I wasn’t sure there was anything to say to that.
“Now, on your way upstairs would you mind stopping in the basement and checking on the Moynihan-Richardses for me? I just need you to make sure they’re doing okay down there. People are getting here. Do you understand what I’m saying?” She was leaning in my ear, whispering. “I really don’t want any more incidents involving fowl.”
“I’m on it, Mom,” I said.
“Thank you,” she said. “And Em? It wouldn’t hurt to put on a little makeup for the photographs,” she said. “Just a little right on your cheeks. Even your dad’s wearing some.”
“He is not.”
She nodded. “A little rouge,” she said.
“Mom, he isn’t.”
“Maybe not,” she said. “But the point is, he would if I asked him to.”
When Josh and I were little, we used to like playing with rings of keys. Every Sunday, in fact, my father would take us to the hardware store right at the Five Corners, and we were each allowed to pick out one key to put on our respective key rings.

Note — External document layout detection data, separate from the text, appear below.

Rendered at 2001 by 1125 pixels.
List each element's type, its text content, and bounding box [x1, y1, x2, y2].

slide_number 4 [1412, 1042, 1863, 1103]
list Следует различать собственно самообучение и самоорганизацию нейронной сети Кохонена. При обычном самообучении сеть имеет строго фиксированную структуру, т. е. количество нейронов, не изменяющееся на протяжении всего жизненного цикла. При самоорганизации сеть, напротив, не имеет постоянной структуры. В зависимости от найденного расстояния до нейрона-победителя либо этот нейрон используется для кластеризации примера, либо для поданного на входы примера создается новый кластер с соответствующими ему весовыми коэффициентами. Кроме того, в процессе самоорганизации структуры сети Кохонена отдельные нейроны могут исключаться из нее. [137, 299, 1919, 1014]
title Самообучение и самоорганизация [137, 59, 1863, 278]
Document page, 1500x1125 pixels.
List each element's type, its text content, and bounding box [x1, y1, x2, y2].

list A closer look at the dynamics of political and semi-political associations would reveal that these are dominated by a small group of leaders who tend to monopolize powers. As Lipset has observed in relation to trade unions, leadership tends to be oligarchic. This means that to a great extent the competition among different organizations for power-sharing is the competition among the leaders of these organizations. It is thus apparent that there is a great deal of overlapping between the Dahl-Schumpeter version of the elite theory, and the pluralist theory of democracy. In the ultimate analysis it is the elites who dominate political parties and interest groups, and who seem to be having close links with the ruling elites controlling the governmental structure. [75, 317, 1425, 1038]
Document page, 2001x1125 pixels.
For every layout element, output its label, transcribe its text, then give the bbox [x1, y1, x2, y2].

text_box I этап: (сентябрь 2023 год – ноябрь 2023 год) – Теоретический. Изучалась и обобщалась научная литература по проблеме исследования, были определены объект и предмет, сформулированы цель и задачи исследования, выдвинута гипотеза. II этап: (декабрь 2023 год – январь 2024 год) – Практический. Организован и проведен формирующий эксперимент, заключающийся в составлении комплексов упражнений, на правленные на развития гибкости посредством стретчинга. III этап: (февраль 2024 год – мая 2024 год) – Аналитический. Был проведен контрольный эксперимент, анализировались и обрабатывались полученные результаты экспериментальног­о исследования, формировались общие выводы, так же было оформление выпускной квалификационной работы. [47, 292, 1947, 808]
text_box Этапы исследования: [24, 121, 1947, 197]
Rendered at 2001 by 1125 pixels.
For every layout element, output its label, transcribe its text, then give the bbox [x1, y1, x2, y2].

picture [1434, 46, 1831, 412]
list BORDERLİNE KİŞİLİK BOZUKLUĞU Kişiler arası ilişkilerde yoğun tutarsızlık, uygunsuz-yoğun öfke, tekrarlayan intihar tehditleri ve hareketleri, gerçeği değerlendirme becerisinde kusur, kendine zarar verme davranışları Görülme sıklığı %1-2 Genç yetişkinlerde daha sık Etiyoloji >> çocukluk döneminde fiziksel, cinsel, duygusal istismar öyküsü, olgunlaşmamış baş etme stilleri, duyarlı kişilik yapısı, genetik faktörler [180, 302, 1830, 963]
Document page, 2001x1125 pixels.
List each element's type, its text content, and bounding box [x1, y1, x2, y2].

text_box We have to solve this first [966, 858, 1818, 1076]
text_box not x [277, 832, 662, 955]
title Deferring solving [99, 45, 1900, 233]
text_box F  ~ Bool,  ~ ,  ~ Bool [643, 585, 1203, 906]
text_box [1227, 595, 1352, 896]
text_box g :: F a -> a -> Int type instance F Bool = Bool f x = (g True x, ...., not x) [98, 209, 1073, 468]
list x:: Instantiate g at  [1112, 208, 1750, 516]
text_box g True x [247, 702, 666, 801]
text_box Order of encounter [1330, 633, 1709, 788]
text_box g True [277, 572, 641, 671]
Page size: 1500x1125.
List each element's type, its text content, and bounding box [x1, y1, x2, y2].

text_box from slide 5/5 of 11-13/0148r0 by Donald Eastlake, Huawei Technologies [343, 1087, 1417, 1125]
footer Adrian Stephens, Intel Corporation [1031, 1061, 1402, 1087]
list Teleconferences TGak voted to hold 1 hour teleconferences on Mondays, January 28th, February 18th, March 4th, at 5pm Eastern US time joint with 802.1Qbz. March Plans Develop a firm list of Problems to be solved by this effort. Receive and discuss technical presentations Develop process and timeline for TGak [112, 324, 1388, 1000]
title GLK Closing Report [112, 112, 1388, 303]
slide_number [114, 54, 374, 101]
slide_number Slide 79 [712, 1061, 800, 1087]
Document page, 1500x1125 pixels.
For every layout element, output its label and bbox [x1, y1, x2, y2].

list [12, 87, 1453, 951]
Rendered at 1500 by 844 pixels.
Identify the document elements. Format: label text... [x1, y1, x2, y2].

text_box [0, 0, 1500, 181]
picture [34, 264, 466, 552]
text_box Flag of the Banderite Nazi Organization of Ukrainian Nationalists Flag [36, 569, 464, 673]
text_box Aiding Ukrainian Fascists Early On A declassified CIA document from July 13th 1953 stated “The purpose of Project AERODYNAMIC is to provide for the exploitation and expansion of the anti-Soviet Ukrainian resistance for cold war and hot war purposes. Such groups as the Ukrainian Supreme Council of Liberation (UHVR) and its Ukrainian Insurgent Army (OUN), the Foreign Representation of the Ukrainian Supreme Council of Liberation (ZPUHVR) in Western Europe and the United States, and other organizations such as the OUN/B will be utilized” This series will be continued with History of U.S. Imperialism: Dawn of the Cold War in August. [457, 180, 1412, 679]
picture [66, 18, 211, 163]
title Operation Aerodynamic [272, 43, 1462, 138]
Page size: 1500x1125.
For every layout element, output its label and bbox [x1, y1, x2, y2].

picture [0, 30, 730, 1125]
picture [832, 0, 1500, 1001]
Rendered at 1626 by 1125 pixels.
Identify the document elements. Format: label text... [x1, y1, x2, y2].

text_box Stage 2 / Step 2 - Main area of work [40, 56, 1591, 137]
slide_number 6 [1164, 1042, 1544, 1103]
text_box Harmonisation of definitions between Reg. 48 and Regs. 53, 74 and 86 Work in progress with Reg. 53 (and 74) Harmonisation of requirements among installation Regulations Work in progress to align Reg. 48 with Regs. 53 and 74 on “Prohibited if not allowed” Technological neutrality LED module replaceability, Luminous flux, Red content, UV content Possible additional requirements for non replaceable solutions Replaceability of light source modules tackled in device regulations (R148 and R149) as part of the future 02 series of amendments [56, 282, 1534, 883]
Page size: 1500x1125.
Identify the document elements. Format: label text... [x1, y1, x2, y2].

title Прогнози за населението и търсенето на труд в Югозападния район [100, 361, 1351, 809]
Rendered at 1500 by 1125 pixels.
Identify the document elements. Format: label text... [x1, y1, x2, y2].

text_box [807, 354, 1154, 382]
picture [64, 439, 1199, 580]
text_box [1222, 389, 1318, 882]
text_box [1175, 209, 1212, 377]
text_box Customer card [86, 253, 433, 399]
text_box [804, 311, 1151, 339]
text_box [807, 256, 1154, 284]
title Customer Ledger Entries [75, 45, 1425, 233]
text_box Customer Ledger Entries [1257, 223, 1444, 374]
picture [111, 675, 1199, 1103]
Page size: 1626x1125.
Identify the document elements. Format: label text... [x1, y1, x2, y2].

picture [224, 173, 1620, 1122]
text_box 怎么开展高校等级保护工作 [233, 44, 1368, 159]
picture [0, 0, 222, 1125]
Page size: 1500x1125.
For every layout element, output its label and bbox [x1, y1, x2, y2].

Then we’d go home and run around with flashlights downstairs in the basement and laundry room, pretending we were on some type of covert operation and our keys could open any door we needed them to unlock.
This memory came to me as I started down the stairs to check on the Moynihan-Richardses, and I could tell that the main light wasn’t on down there. The light wasn’t on and the air wasn’t on, and upon closer inspection, it didn’t seem like anyone was even down there. I flipped on the switch just to be sure, but I didn’t see the Moynihan-Richardses anywhere. I didn’t even see evidence of the Moynihan-Richardses anywhere, except for a small black suitcase, which was standing upright, clothing plunging out on the sides, totally packed.